Fees average between $50 and $100 per month, a third of the cost of the average insurance premium in America and one-fifth of the average premium in Wyoming. Direct Primary Care removes insurance entirely from a patient's interaction with their doctor, leaving them free to pay only for the primary services they will be using.

This direct model reduces the cost of care by aligning the interests of physicians with their patients. Unlike the traditional fee-for-service system where doctors are paid for every procedure they perform, the incentive for physicians within Direct Primary Care is to control costs over the long-term. Patients pay a single fee every month, so it is incumbent upon their doctors to keep them healthy without providing excessive or unnecessary care.

Direct Primary Care also benefits physicians. Negotiating with insurance companies cost medical practices $215 billion in administrative fees in 2011, accounting for a quarter of all hospital spending. Contracting directly with patients would cut these enormous administrative costs, allowing hospitals and private practices to spend that money on services for patients. Is it any wonder that a 2014 survey found that 20 percent of physicians either practice direct care or were planning to over the next three years?

State lawmakers across the country recognize Direct Primary Care's potential to improve health care access and have taken measures to protect physicians offering it from overregulation. Thirteen states have passed laws defining its practice as "not insurance" and exempt from the authority of state insurance commissions.

In 37 other states, including Wyoming, physicians still face legal and regulatory obstacles to offering direct patient care. Since direct care providers assume financial risk when they offer patients unlimited access to primary care for a fixed monthly fee, some states consider them a "risk-bearing entity" and have smothered them in a deluge of insurance regulations. It's time for Wyoming to recognize the value of Direct Primary Care.

Under the Wyoming Constitution, Article 1, Section 38 reads:

"Any person may pay, and a health care provider may accept, direct payment for health care without imposition of penalties or fines for doing so."

However, if a physician bases their fees on their patients' medical history (the same way insurance companies determine premiums), Wyoming's Department of Insurance considers them a "risk bearing entity," and subject to its statutes. It is these regulations that have made health insurance unaffordable to begin with.

If Wyoming provided regulatory certainty to physicians that practice Direct Primary Care as some states have, we could make real gains in making healthcare more affordable and accessible. A study found that individuals who had received direct patient care cost 20 percent less than those that used traditional insurance, savings $679,000 for every 1,000 patients. Wyoming residents currently pay the highest health insurance premiums and deductibles in the country.

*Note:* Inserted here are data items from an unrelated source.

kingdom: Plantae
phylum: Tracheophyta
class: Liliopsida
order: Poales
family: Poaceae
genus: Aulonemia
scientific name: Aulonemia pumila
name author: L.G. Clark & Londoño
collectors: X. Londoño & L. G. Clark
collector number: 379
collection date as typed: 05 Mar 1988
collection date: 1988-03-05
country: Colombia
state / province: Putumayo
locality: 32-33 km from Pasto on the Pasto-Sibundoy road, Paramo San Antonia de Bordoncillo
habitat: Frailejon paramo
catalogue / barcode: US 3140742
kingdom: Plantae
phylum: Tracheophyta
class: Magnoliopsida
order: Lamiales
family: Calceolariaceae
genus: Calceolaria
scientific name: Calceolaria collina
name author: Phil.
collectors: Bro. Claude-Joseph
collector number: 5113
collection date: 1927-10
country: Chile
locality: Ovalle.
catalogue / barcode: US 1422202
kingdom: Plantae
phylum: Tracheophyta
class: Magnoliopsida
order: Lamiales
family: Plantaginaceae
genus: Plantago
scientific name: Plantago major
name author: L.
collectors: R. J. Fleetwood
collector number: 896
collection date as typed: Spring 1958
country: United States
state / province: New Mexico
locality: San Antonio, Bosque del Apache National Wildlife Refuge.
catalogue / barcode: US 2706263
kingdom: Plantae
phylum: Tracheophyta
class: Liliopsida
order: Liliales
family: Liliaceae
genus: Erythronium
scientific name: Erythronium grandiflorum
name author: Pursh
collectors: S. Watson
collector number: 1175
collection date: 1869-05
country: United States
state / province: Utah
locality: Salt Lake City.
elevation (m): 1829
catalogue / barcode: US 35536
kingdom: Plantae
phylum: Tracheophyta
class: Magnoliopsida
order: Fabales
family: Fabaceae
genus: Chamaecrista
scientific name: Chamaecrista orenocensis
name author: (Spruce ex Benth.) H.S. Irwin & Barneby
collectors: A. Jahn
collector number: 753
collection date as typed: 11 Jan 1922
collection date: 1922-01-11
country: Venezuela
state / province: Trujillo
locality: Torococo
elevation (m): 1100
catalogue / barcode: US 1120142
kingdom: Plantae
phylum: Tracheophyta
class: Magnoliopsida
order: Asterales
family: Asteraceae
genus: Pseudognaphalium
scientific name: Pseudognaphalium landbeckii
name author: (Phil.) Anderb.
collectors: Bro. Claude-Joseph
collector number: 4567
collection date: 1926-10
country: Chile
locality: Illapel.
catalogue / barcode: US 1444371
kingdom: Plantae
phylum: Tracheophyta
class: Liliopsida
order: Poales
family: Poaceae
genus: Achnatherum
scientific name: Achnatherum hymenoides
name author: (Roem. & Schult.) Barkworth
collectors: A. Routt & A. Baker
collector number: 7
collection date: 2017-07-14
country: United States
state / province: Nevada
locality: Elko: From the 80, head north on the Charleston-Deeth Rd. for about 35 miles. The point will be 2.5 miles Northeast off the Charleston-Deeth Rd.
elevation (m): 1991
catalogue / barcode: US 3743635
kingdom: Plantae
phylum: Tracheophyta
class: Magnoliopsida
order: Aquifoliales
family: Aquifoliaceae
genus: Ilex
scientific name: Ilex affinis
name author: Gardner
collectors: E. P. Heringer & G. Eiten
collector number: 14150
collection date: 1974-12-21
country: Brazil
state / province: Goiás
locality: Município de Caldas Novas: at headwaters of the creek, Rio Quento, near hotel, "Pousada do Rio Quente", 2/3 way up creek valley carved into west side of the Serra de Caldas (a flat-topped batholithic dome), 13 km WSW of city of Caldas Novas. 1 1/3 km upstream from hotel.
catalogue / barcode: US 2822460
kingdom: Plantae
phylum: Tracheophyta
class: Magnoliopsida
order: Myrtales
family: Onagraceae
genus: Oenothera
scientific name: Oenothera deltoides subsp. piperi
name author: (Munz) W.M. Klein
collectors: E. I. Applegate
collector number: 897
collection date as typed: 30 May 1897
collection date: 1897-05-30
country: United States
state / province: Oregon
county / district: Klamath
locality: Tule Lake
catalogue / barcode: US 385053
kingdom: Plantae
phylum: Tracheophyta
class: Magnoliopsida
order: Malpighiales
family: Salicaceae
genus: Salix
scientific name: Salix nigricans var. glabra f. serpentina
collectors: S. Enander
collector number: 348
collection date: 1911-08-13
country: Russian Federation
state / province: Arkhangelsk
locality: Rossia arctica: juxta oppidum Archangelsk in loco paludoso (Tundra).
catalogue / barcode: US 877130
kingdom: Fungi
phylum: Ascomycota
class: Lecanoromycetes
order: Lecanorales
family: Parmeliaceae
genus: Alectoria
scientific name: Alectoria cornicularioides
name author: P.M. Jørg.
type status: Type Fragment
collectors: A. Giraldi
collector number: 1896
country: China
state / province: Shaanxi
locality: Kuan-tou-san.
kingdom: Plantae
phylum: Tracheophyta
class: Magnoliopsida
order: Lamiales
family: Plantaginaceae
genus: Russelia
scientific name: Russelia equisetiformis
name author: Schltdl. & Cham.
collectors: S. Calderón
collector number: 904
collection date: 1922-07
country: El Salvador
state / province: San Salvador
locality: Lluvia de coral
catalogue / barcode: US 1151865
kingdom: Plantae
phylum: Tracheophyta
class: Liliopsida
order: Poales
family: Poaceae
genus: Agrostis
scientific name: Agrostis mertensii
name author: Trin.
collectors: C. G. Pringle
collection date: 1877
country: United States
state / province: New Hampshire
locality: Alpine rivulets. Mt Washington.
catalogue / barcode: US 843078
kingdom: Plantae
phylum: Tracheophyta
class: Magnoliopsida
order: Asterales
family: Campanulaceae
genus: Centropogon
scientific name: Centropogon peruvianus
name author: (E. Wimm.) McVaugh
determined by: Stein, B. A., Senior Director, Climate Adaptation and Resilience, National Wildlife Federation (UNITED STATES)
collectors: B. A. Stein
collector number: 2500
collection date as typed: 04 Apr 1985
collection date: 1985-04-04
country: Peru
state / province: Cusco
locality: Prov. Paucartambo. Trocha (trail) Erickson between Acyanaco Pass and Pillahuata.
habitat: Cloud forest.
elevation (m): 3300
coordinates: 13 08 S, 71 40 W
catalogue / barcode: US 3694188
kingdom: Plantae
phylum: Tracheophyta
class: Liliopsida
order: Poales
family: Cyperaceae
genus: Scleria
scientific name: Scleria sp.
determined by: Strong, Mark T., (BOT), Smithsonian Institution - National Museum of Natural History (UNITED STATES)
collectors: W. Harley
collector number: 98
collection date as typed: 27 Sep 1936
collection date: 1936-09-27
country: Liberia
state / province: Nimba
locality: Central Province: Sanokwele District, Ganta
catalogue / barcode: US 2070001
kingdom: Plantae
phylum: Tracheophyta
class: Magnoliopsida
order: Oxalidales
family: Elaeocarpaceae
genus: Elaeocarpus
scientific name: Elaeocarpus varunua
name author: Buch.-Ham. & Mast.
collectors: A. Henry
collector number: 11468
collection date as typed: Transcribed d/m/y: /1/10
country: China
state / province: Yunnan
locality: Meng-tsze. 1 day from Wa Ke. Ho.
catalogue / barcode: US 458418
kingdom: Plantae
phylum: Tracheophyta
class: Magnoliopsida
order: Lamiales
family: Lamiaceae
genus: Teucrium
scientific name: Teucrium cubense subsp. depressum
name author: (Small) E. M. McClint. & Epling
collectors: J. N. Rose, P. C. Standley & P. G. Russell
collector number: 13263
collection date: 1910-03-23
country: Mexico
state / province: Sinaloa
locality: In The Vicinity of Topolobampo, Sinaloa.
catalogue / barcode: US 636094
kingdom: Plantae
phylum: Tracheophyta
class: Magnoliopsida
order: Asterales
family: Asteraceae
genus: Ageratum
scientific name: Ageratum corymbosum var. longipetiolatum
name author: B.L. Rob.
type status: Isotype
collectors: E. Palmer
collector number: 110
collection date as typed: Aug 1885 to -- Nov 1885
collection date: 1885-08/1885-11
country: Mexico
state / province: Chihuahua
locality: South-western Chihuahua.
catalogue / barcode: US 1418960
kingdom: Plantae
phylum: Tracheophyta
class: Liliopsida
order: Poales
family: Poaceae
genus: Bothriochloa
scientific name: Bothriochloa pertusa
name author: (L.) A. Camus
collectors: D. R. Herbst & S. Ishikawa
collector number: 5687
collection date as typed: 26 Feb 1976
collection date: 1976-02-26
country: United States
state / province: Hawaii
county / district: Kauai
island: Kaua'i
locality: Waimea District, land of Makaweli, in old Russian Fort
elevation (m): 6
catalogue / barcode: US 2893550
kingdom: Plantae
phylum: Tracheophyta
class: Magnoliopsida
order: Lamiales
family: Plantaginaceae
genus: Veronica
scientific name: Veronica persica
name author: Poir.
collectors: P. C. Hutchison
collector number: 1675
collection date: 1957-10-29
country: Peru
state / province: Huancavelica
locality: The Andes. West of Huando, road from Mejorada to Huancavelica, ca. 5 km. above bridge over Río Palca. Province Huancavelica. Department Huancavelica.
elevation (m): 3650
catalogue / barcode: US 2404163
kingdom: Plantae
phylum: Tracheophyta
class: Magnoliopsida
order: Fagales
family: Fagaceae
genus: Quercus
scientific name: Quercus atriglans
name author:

Direct Primary Care could save them thousands of dollars in health expenses every year.

Unlike virtually every other sector in life, patients have almost no control over the healthcare they buy. Insurance plans are mandated to cover dozens of procedures most people will never desire or use. And doctors are paid based on the quantity of procedures they perform and not on their effectiveness. Under Direct Primary Care, patients decide what primary services they want and pay a single fee for them. Wyoming should follow the example of its neighbors and modernize its health care laws.